**YOUR OBJECTIVE:** Start to finish, the listing must be rewritten exactly.

**DATA RECORDS:**
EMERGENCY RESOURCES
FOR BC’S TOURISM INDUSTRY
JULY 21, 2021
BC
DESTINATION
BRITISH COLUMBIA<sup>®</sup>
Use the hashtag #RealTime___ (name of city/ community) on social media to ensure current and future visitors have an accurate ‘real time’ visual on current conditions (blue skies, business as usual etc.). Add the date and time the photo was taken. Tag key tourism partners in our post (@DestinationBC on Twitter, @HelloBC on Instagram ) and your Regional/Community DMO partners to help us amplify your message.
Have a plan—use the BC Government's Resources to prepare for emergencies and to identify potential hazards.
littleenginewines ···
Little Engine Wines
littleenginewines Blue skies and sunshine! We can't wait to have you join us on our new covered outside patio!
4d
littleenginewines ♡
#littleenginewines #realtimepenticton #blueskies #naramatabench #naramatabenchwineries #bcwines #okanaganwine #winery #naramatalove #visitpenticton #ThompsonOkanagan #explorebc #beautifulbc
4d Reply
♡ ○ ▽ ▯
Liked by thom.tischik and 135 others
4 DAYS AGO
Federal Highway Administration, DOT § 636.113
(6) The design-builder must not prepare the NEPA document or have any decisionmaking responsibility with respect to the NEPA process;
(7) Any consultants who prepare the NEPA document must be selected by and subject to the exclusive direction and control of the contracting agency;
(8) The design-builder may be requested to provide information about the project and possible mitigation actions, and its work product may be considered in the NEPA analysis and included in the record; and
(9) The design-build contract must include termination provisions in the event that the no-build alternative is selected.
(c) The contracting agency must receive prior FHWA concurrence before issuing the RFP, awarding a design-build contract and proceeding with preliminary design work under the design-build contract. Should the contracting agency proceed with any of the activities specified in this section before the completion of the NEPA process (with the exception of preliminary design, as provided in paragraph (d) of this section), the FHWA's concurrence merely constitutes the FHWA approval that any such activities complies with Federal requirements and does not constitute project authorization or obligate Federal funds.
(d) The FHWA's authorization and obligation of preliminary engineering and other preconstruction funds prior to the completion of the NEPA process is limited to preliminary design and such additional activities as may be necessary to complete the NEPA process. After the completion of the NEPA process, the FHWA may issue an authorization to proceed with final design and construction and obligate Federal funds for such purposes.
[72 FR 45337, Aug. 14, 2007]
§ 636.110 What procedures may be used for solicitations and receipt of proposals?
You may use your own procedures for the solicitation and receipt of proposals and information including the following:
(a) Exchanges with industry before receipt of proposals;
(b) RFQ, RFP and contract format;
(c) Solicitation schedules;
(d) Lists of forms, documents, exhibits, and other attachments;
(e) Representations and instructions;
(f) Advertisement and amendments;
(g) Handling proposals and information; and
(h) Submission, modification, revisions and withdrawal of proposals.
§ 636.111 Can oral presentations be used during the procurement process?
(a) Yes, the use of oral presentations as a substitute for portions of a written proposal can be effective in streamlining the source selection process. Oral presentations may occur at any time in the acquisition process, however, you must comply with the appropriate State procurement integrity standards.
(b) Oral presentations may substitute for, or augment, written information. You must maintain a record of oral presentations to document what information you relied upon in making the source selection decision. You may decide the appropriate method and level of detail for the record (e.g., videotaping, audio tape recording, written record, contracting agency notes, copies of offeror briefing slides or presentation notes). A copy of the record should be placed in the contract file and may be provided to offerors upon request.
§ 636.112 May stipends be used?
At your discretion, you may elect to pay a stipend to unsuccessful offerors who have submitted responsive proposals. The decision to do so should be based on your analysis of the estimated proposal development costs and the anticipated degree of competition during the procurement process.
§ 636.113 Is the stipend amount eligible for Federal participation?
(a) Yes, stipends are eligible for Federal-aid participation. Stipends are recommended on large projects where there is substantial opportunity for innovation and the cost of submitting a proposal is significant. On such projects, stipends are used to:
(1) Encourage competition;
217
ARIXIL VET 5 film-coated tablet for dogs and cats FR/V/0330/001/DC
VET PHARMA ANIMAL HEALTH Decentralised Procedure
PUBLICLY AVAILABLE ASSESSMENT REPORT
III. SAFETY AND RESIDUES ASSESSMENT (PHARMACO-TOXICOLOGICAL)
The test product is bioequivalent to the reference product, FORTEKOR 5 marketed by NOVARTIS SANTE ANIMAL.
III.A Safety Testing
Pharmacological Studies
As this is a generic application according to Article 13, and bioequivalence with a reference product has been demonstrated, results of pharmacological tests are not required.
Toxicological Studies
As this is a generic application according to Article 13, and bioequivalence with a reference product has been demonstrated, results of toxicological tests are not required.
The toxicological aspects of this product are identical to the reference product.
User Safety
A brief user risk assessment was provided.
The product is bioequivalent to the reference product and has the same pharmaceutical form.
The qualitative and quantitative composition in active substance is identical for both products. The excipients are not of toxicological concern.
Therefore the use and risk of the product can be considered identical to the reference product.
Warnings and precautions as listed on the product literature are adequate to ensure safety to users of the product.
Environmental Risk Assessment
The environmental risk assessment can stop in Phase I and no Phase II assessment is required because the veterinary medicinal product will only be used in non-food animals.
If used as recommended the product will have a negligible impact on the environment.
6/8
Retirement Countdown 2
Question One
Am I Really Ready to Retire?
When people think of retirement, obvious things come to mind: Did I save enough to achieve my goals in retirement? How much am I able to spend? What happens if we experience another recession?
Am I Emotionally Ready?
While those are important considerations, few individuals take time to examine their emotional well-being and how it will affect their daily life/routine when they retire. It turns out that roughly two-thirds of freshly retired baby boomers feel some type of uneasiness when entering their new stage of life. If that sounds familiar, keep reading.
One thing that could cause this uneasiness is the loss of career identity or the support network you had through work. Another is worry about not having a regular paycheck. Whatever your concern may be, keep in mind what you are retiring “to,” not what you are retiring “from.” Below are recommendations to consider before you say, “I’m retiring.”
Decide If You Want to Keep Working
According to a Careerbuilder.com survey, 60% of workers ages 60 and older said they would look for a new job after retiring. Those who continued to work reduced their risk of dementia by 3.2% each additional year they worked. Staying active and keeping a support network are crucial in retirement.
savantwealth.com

**ANSWER FOR THE TASK:**
EMERGENCY RESOURCES
FOR BC’S TOURISM INDUSTRY
JULY 21, 2021
BC
DESTINATION
BRITISH COLUMBIA<sup>®</sup>
Use the hashtag #RealTime___ (name of city/ community) on social media to ensure current and future visitors have an accurate ‘real time’ visual on current conditions (blue skies, business as usual etc.). Add the date and time the photo was taken. Tag key tourism partners in our post (@DestinationBC on Twitter, @HelloBC on Instagram ) and your Regional/Community DMO partners to help us amplify your message.
Have a plan—use the BC Government's Resources to prepare for emergencies and to identify potential hazards.
littleenginewines ···
Little Engine Wines
littleenginewines Blue skies and sunshine! We can't wait to have you join us on our new covered outside patio!
4d
littleenginewines ♡
#littleenginewines #realtimepenticton #blueskies #naramatabench #naramatabenchwineries #bcwines #okanaganwine #winery #naramatalove #visitpenticton #ThompsonOkanagan #explorebc #beautifulbc
4d Reply
♡ ○ ▽ ▯
Liked by thom.tischik and 135 others
4 DAYS AGO
Federal Highway Administration, DOT § 636.113
(6) The design-builder must not prepare the NEPA document or have any decisionmaking responsibility with respect to the NEPA process;
(7) Any consultants who prepare the NEPA document must be selected by and subject to the exclusive direction and control of the contracting agency;
(8) The design-builder may be requested to provide information about the project and possible mitigation actions, and its work product may be considered in the NEPA analysis and included in the record; and
(9) The design-build contract must include termination provisions in the event that the no-build alternative is selected.
(c) The contracting agency must receive prior FHWA concurrence before issuing the RFP, awarding a design-build contract and proceeding with preliminary design work under the design-build contract. Should the contracting agency proceed with any of the activities specified in this section before the completion of the NEPA process (with the exception of preliminary design, as provided in paragraph (d) of this section), the FHWA's concurrence merely constitutes the FHWA approval that any such activities complies with Federal requirements and does not constitute project authorization or obligate Federal funds.
(d) The FHWA's authorization and obligation of preliminary engineering and other preconstruction funds prior to the completion of the NEPA process is limited to preliminary design and such additional activities as may be necessary to complete the NEPA process. After the completion of the NEPA process, the FHWA may issue an authorization to proceed with final design and construction and obligate Federal funds for such purposes.
[72 FR 45337, Aug. 14, 2007]
§ 636.110 What procedures may be used for solicitations and receipt of proposals?
You may use your own procedures for the solicitation and receipt of proposals and information including the following:
(a) Exchanges with industry before receipt of proposals;
(b) RFQ, RFP and contract format;
(c) Solicitation schedules;
(d) Lists of forms, documents, exhibits, and other attachments;
(e) Representations and instructions;
(f) Advertisement and amendments;
(g) Handling proposals and information; and
(h) Submission, modification, revisions and withdrawal of proposals.
§ 636.111 Can oral presentations be used during the procurement process?
(a) Yes, the use of oral presentations as a substitute for portions of a written proposal can be effective in streamlining the source selection process. Oral presentations may occur at any time in the acquisition process, however, you must comply with the appropriate State procurement integrity standards.
(b) Oral presentations may substitute for, or augment, written information. You must maintain a record of oral presentations to document what information you relied upon in making the source selection decision. You may decide the appropriate method and level of detail for the record (e.g., videotaping, audio tape recording, written record, contracting agency notes, copies of offeror briefing slides or presentation notes). A copy of the record should be placed in the contract file and may be provided to offerors upon request.
§ 636.112 May stipends be used?
At your discretion, you may elect to pay a stipend to unsuccessful offerors who have submitted responsive proposals. The decision to do so should be based on your analysis of the estimated proposal development costs and the anticipated degree of competition during the procurement process.
§ 636.113 Is the stipend amount eligible for Federal participation?
(a) Yes, stipends are eligible for Federal-aid participation. Stipends are recommended on large projects where there is substantial opportunity for innovation and the cost of submitting a proposal is significant. On such projects, stipends are used to:
(1) Encourage competition;
217
ARIXIL VET 5 film-coated tablet for dogs and cats FR/V/0330/001/DC
VET PHARMA ANIMAL HEALTH Decentralised Procedure
PUBLICLY AVAILABLE ASSESSMENT REPORT
III. SAFETY AND RESIDUES ASSESSMENT (PHARMACO-TOXICOLOGICAL)
The test product is bioequivalent to the reference product, FORTEKOR 5 marketed by NOVARTIS SANTE ANIMAL.
III.A Safety Testing
Pharmacological Studies
As this is a generic application according to Article 13, and bioequivalence with a reference product has been demonstrated, results of pharmacological tests are not required.
Toxicological Studies
As this is a generic application according to Article 13, and bioequivalence with a reference product has been demonstrated, results of toxicological tests are not required.
The toxicological aspects of this product are identical to the reference product.
User Safety
A brief user risk assessment was provided.
The product is bioequivalent to the reference product and has the same pharmaceutical form.
The qualitative and quantitative composition in active substance is identical for both products. The excipients are not of toxicological concern.
Therefore the use and risk of the product can be considered identical to the reference product.
Warnings and precautions as listed on the product literature are adequate to ensure safety to users of the product.
Environmental Risk Assessment
The environmental risk assessment can stop in Phase I and no Phase II assessment is required because the veterinary medicinal product will only be used in non-food animals.
If used as recommended the product will have a negligible impact on the environment.
6/8
Retirement Countdown 2
Question One
Am I Really Ready to Retire?
When people think of retirement, obvious things come to mind: Did I save enough to achieve my goals in retirement? How much am I able to spend? What happens if we experience another recession?
Am I Emotionally Ready?
While those are important considerations, few individuals take time to examine their emotional well-being and how it will affect their daily life/routine when they retire. It turns out that roughly two-thirds of freshly retired baby boomers feel some type of uneasiness when entering their new stage of life. If that sounds familiar, keep reading.
One thing that could cause this uneasiness is the loss of career identity or the support network you had through work. Another is worry about not having a regular paycheck. Whatever your concern may be, keep in mind what you are retiring “to,” not what you are retiring “from.” Below are recommendations to consider before you say, “I’m retiring.”
Decide If You Want to Keep Working
According to a Careerbuilder.com survey, 60% of workers ages 60 and older said they would look for a new job after retiring. Those who continued to work reduced their risk of dementia by 3.2% each additional year they worked. Staying active and keeping a support network are crucial in retirement.
savantwealth.com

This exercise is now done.